● **Short exercise**
Reproduce each line of the records below verbatim, in the same order.

[Stored records]
╭──

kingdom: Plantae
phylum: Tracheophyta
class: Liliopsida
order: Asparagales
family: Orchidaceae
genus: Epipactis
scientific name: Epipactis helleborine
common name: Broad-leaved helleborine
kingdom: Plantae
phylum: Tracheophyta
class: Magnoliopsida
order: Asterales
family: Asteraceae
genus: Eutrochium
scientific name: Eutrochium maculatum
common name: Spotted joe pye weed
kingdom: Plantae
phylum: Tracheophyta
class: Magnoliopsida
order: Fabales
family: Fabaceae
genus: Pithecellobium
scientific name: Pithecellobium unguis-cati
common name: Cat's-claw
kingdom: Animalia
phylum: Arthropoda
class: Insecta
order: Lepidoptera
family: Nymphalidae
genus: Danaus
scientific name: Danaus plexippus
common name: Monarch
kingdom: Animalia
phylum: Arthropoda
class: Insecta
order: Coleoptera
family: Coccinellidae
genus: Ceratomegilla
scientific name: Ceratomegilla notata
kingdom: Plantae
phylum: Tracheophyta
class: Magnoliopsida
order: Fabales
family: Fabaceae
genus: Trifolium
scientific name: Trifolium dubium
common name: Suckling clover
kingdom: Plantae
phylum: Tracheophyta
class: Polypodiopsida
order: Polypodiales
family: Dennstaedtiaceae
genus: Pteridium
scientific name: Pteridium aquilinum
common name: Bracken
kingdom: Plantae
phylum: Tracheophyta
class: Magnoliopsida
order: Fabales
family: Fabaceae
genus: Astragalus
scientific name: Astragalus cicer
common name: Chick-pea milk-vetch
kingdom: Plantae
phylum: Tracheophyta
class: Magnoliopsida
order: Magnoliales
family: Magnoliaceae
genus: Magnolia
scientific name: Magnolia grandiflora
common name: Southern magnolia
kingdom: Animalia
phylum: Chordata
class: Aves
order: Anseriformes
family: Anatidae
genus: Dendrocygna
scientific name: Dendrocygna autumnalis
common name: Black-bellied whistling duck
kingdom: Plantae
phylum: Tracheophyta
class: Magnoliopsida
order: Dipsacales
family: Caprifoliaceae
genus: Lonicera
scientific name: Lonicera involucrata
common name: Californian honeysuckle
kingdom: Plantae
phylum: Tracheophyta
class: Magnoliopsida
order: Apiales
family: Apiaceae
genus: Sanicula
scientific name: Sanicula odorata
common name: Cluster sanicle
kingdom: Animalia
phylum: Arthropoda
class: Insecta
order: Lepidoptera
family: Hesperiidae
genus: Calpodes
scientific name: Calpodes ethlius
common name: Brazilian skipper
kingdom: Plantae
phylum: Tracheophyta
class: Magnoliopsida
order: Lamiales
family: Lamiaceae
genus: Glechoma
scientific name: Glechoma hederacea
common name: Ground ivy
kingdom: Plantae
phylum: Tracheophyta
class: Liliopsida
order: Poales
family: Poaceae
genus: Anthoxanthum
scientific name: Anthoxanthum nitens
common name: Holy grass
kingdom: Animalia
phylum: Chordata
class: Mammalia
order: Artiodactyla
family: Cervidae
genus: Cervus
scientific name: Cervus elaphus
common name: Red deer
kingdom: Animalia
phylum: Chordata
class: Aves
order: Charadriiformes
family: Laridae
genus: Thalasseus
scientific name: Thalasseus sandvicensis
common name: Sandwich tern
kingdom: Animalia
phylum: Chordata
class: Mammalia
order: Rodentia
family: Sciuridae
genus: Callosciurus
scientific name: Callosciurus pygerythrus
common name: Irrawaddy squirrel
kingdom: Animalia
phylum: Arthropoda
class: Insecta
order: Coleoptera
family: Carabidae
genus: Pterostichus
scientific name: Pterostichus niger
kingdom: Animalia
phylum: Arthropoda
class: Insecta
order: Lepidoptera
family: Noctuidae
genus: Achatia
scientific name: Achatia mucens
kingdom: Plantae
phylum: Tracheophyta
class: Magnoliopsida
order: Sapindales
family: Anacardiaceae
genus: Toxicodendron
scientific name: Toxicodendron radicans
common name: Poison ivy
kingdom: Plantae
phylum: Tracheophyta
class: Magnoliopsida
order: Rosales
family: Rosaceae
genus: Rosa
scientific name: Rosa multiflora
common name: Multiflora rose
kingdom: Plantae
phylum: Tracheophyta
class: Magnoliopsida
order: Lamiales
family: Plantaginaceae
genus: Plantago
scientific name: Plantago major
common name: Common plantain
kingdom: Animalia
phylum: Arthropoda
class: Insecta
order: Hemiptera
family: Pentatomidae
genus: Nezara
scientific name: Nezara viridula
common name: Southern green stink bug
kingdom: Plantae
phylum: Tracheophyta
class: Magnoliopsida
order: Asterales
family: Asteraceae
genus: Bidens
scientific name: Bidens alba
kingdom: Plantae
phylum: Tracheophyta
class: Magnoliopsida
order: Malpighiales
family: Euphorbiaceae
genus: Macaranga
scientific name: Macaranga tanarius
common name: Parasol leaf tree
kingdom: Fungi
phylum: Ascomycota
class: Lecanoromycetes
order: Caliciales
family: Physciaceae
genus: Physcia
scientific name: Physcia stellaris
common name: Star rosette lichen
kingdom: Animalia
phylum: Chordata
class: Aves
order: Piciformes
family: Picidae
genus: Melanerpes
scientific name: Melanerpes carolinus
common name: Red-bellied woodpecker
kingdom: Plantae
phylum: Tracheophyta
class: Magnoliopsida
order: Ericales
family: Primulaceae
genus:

╰──

● **Answer for this exercise**
kingdom: Plantae
phylum: Tracheophyta
class: Liliopsida
order: Asparagales
family: Orchidaceae
genus: Epipactis
scientific name: Epipactis helleborine
common name: Broad-leaved helleborine
kingdom: Plantae
phylum: Tracheophyta
class: Magnoliopsida
order: Asterales
family: Asteraceae
genus: Eutrochium
scientific name: Eutrochium maculatum
common name: Spotted joe pye weed
kingdom: Plantae
phylum: Tracheophyta
class: Magnoliopsida
order: Fabales
family: Fabaceae
genus: Pithecellobium
scientific name: Pithecellobium unguis-cati
common name: Cat's-claw
kingdom: Animalia
phylum: Arthropoda
class: Insecta
order: Lepidoptera
family: Nymphalidae
genus: Danaus
scientific name: Danaus plexippus
common name: Monarch
kingdom: Animalia
phylum: Arthropoda
class: Insecta
order: Coleoptera
family: Coccinellidae
genus: Ceratomegilla
scientific name: Ceratomegilla notata
kingdom: Plantae
phylum: Tracheophyta
class: Magnoliopsida
order: Fabales
family: Fabaceae
genus: Trifolium
scientific name: Trifolium dubium
common name: Suckling clover
kingdom: Plantae
phylum: Tracheophyta
class: Polypodiopsida
order: Polypodiales
family: Dennstaedtiaceae
genus: Pteridium
scientific name: Pteridium aquilinum
common name: Bracken
kingdom: Plantae
phylum: Tracheophyta
class: Magnoliopsida
order: Fabales
family: Fabaceae
genus: Astragalus
scientific name: Astragalus cicer
common name: Chick-pea milk-vetch
kingdom: Plantae
phylum: Tracheophyta
class: Magnoliopsida
order: Magnoliales
family: Magnoliaceae
genus: Magnolia
scientific name: Magnolia grandiflora
common name: Southern magnolia
kingdom: Animalia
phylum: Chordata
class: Aves
order: Anseriformes
family: Anatidae
genus: Dendrocygna
scientific name: Dendrocygna autumnalis
common name: Black-bellied whistling duck
kingdom: Plantae
phylum: Tracheophyta
class: Magnoliopsida
order: Dipsacales
family: Caprifoliaceae
genus: Lonicera
scientific name: Lonicera involucrata
common name: Californian honeysuckle
kingdom: Plantae
phylum: Tracheophyta
class: Magnoliopsida
order: Apiales
family: Apiaceae
genus: Sanicula
scientific name: Sanicula odorata
common name: Cluster sanicle
kingdom: Animalia
phylum: Arthropoda
class: Insecta
order: Lepidoptera
family: Hesperiidae
genus: Calpodes
scientific name: Calpodes ethlius
common name: Brazilian skipper
kingdom: Plantae
phylum: Tracheophyta
class: Magnoliopsida
order: Lamiales
family: Lamiaceae
genus: Glechoma
scientific name: Glechoma hederacea
common name: Ground ivy
kingdom: Plantae
phylum: Tracheophyta
class: Liliopsida
order: Poales
family: Poaceae
genus: Anthoxanthum
scientific name: Anthoxanthum nitens
common name: Holy grass
kingdom: Animalia
phylum: Chordata
class: Mammalia
order: Artiodactyla
family: Cervidae
genus: Cervus
scientific name: Cervus elaphus
common name: Red deer
kingdom: Animalia
phylum: Chordata
class: Aves
order: Charadriiformes
family: Laridae
genus: Thalasseus
scientific name: Thalasseus sandvicensis
common name: Sandwich tern
kingdom: Animalia
phylum: Chordata
class: Mammalia
order: Rodentia
family: Sciuridae
genus: Callosciurus
scientific name: Callosciurus pygerythrus
common name: Irrawaddy squirrel
kingdom: Animalia
phylum: Arthropoda
class: Insecta
order: Coleoptera
family: Carabidae
genus: Pterostichus
scientific name: Pterostichus niger
kingdom: Animalia
phylum: Arthropoda
class: Insecta
order: Lepidoptera
family: Noctuidae
genus: Achatia
scientific name: Achatia mucens
kingdom: Plantae
phylum: Tracheophyta
class: Magnoliopsida
order: Sapindales
family: Anacardiaceae
genus: Toxicodendron
scientific name: Toxicodendron radicans
common name: Poison ivy
kingdom: Plantae
phylum: Tracheophyta
class: Magnoliopsida
order: Rosales
family: Rosaceae
genus: Rosa
scientific name: Rosa multiflora
common name: Multiflora rose
kingdom: Plantae
phylum: Tracheophyta
class: Magnoliopsida
order: Lamiales
family: Plantaginaceae
genus: Plantago
scientific name: Plantago major
common name: Common plantain
kingdom: Animalia
phylum: Arthropoda
class: Insecta
order: Hemiptera
family: Pentatomidae
genus: Nezara
scientific name: Nezara viridula
common name: Southern green stink bug
kingdom: Plantae
phylum: Tracheophyta
class: Magnoliopsida
order: Asterales
family: Asteraceae
genus: Bidens
scientific name: Bidens alba
kingdom: Plantae
phylum: Tracheophyta
class: Magnoliopsida
order: Malpighiales
family: Euphorbiaceae
genus: Macaranga
scientific name: Macaranga tanarius
common name: Parasol leaf tree
kingdom: Fungi
phylum: Ascomycota
class: Lecanoromycetes
order: Caliciales
family: Physciaceae
genus: Physcia
scientific name: Physcia stellaris
common name: Star rosette lichen
kingdom: Animalia
phylum: Chordata
class: Aves
order: Piciformes
family: Picidae
genus: Melanerpes
scientific name: Melanerpes carolinus
common name: Red-bellied woodpecker
kingdom: Plantae
phylum: Tracheophyta
class: Magnoliopsida
order: Ericales
family: Primulaceae
genus:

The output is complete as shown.